One turned out to be an artist and a friend of Max Ernst and Jackson Pollock. 

Another elderly youth was a jeweller, of sensitive face, his the horror of having his family murdered by the Nazis. 

One had spent 50 years road-building across the UK – there was all mischievous nature in those Irish eyes. 

One enormous man, it turned out, had been a cinema commissionaire – a gatekeeper to illusion.

It can’t be Bennett’s mince and carrots diet that distanced them from our troubled planet. 

A man is talking on the wireless in the background – a toiler in the old people’s industry. 

He is speaking of Grey Power – 11 million pensioners, able to exercise effective political clout in 60 marginal constituencies. 
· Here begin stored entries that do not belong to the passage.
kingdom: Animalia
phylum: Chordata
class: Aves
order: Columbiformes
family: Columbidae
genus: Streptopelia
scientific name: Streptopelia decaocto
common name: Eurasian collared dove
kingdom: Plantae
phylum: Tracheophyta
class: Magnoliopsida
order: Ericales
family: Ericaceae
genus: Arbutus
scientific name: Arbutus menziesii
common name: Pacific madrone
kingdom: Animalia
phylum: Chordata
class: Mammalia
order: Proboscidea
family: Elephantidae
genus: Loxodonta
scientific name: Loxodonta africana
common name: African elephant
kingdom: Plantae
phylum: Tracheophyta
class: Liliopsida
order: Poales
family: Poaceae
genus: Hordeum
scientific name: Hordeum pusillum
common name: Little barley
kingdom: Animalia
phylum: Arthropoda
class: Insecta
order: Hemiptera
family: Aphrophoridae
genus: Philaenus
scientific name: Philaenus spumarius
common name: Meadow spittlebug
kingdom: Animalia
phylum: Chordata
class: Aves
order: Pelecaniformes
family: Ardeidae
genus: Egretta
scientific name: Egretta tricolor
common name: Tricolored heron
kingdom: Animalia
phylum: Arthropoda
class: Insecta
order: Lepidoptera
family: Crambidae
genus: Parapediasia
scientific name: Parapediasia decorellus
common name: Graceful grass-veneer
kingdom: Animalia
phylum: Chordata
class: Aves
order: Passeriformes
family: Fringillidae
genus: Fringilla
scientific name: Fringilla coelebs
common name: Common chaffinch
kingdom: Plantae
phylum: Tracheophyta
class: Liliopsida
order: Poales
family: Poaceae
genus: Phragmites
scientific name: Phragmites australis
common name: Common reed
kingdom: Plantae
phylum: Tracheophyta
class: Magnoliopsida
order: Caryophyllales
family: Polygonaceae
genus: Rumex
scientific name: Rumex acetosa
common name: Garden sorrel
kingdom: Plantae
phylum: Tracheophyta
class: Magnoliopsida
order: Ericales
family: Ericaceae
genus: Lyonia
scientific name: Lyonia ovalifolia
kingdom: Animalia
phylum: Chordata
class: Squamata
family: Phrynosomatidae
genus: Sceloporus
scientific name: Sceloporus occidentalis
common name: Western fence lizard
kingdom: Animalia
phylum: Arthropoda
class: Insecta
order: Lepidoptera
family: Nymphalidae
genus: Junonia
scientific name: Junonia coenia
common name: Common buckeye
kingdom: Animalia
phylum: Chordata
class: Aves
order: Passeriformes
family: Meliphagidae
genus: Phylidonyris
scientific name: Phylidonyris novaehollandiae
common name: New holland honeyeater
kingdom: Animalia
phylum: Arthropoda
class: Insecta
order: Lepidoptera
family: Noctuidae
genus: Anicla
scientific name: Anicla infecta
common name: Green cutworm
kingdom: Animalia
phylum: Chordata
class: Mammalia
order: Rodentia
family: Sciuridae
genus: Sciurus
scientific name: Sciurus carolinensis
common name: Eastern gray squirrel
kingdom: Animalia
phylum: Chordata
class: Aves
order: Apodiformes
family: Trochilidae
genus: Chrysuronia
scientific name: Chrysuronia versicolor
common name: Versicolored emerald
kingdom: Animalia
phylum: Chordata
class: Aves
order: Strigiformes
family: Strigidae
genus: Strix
The issue is care – that awkward buzzword when uttered by dubious politicians. It is a hard but uncomfortable truth that the Queen is running out of 100th birthday cards. 

The hollow sound of breast-beating and the dignified request of our great group will be met by bluff arguments offering spring and port wine, and quickly forgotten after May 6 when some of the current honourable members will disappear with pension pots of more than one million pounds. 

An Oxford-based insurance company puts it in crystal clear and uncompromising terms: the average cost of a place in a care home in the UK is £36,000 a year, whilst in the prosperous South-east it rises to £50,000 a year. 

Even the kindest local council will bill you for £800 a week. 

All is not lost, if you know and are connected to the top people – then you could send your grandson to England’s leading public school instead, much cheaper at £29,000 a year.

Not an alternative for many of us, or a golden opportunity. But a golden opportunity has come in golden period – grey power has the force of numbers and wisdom of the ages to make politicians very uncomfortable.